Asness is bound to win some fans with his argument. Florida, for instance, reportedly banned workers in its Department of Environmental Protection from using the terms “climate change,” “global warming,” and “sustainability.”

But many scientists say there is little question that the Earth is warming and that it is a serious problem. “I’m not sure about the idea of beating people about the head and shoulders, but within less than a year, you will look like complete fools (if you buy this crap),” e-mailed Columbia University environmental science professor James Hansen, who took a look at the Asness and Brown paper at Fortune’s request.

Asness’ AQR manages about $122 billion. He regularly publishes research papers, but they tend to be about investing, not politics. But he has been an outspoken critic of President Obama in the past, and he is an active Republican donor. Then again, Asness’ views have not always followed GOP party lines. In 2011, Asness, along with other hedge fund managers, backed a push to legalize gay marriage. In early 2013, he wrote a piece for the conservative think-tank American Enterprise Institute criticizing his fellow Republicans for not taking up the issue of civil rights more forcefully.

This is not the first time Asness has waded into the global warming debate. Last year, he was criticized for an offhand remark he made about climate change in an article directed at economist Paul Krugman on the Fed and inflation. (A little more than four years ago, Asness and others predicted the Fed’s monetary stimulus would lead to inflation. It hasn’t.) In the piece, Asness wrote, “I’m amazed that a Paul Krugman can look at 15+ years of the earth not warming and feel his beliefs need no modification or explanation, but 4 years of the CPI not inflating is reason not simply to declare victory, but to decry those who disagree with him as ‘Knaves and Fools.'”

Krugman ally and UCLA economist Brad Delong wrote a blog post about Asness’ climate comments with the following headline: “Department of WTF!?”

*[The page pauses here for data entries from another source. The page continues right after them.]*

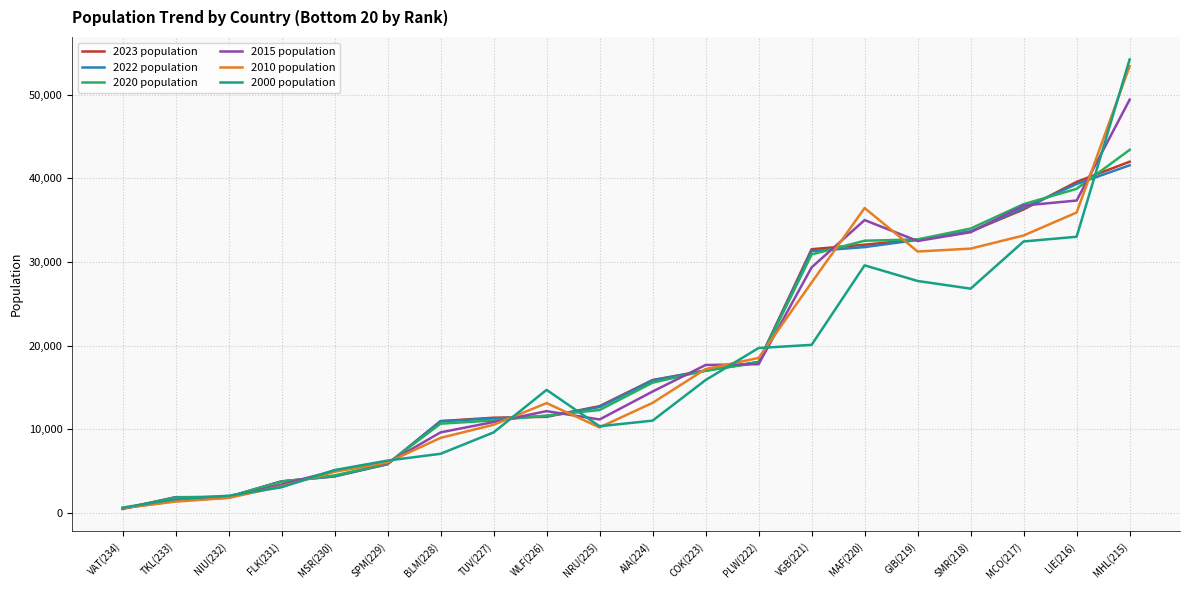

Which series has the largest range (max minus min)?

2000 population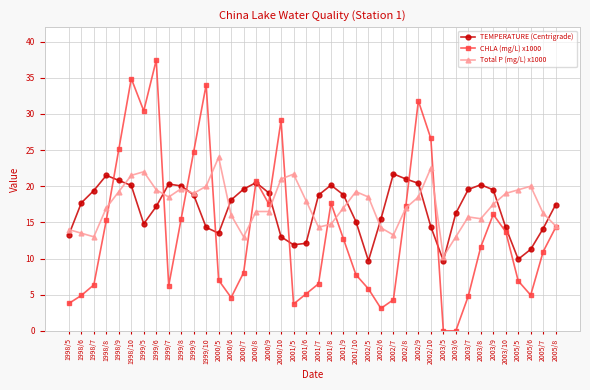

At how many categories does at least one series exceed 5?

40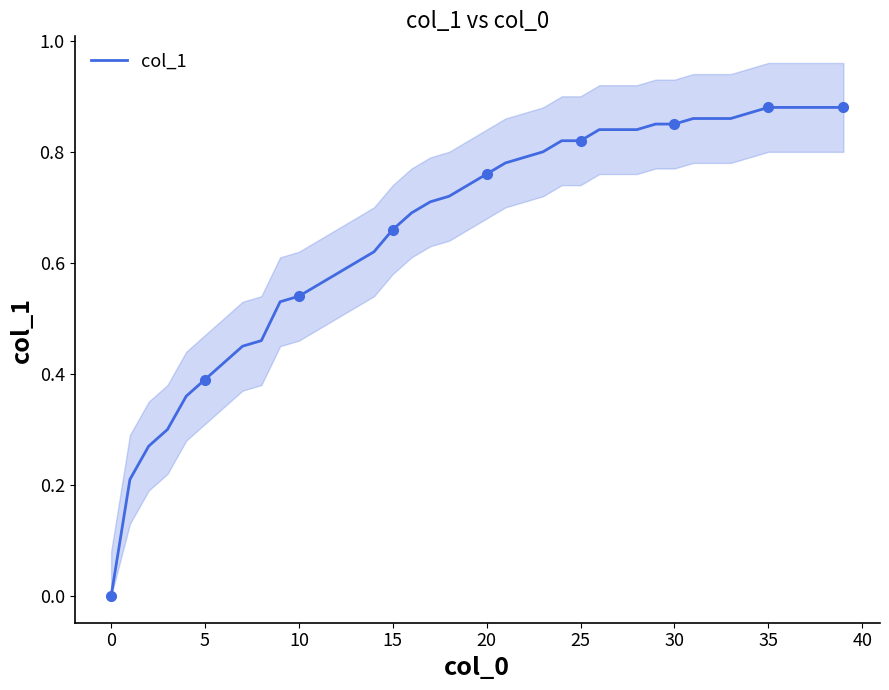

Reading left to right, list all the values displayed in this chart.

0.0	0.2	0.3	0.3	0.4	0.4	0.4	0.5	0.5	0.5	0.5	0.6	0.6	0.6	0.6	0.7	0.7	0.7	0.7	0.7	0.8	0.8	0.8	0.8	0.8	0.8	0.8	0.8	0.8	0.8	0.8	0.9	0.9	0.9	0.9	0.9	0.9	0.9	0.9	0.9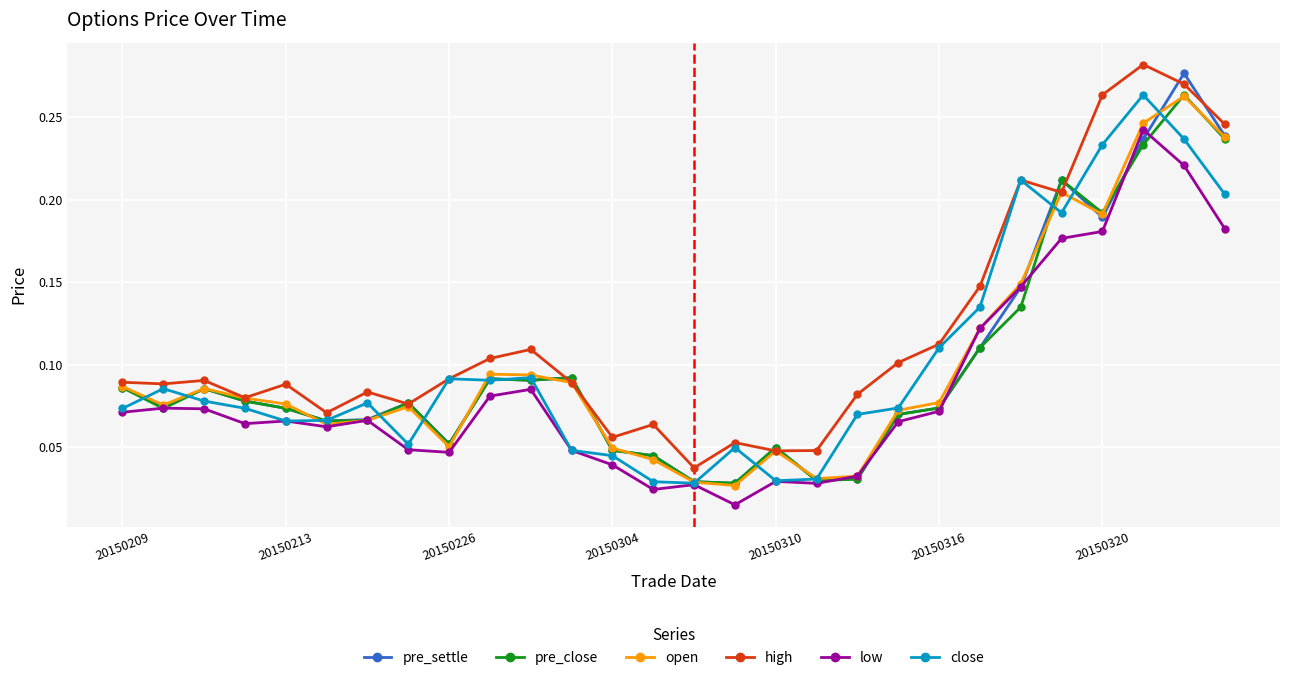

How many high values are between 0 and 1?

28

In an e-mail response to Fortune, Asness declined to comment on why he decided to take on climate change again now. “In all honesty I’m just a curious guy and think this was an important point,” he wrote. Since publishing the paper, he said he’s been attacked mostly by people whose views are more conservative than his, mostly for agreeing that temperatures are warming, if ever so slightly, and that humans are responsible.

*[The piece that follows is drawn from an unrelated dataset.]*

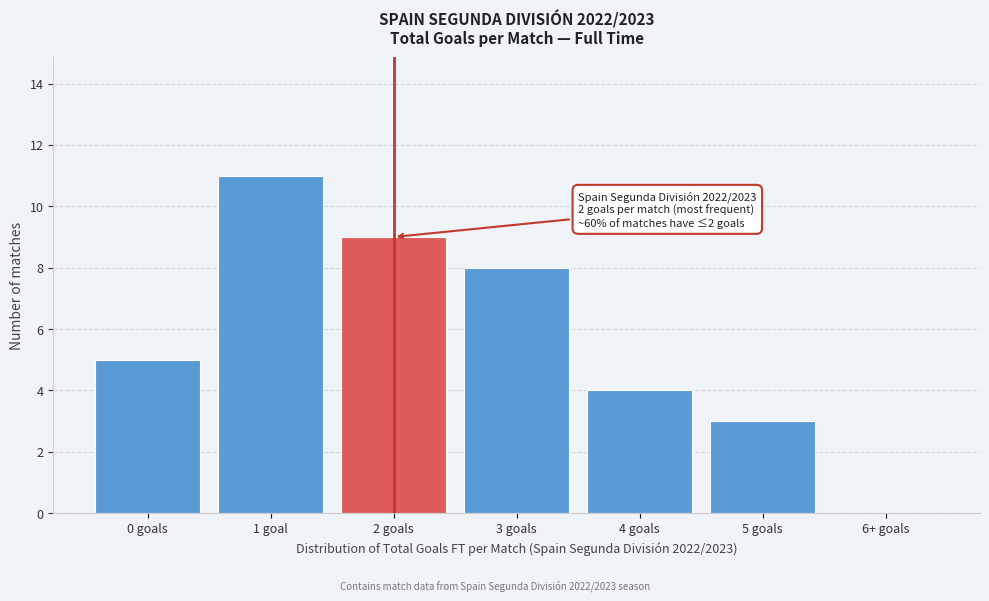

Reading left to right, transcribe all the data shown in this chart.

0 goals=5	1 goal=11	2 goals=9	3 goals=8	4 goals=4	5 goals=3	6+ goals=0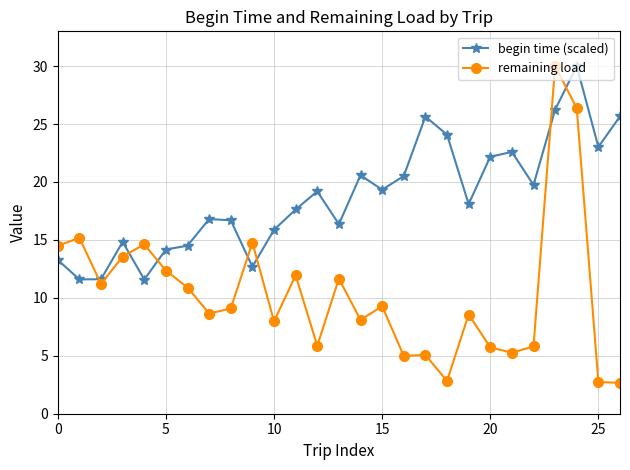

What is the difference between the maximum and second lowest values in the begin time (scaled) series?

18.4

Asness declined to say if his beliefs on global warming have affected the way he invests. Some advocates have suggested that large funds should factor in the likely outcome of global warming when choosing their investments.

In the paper, Asness and Brown say that, at least so far, temperatures have risen much more slowly than scientists have predicted, and that we are still far away from the point at which rising temperatures would cause a problem. Asness admits that temperatures may rise more quickly in the future, but he argues that the data doesn’t show it. Asness asserts that if the next 135 years deliver similar temperature changes from what we saw in the past 135 years, we should be fine.

Gavin Schmidt, who is the director of the NASA Goddard Institute for Space Studies, says the paper that Asness and Brown put out is “not science, it’s just wishful thinking.” Schmidt says looking at temperatures in a vacuum, as Asness and Brown are doing, is misleading. Schmidt says that the predictions that temperatures will rise much faster in the future are based on measurements of the emissions of CO2 gases, which are known to heat the planet and are accelerating. He says that’s a much better method of predicting future temperatures, rather than just taking a chart of past temperatures and drawing a future trend line, as Asness and Brown have done.

“It’s not a happy thought, but this kind of folksey chartism is not going to cut it,” says Schmidt.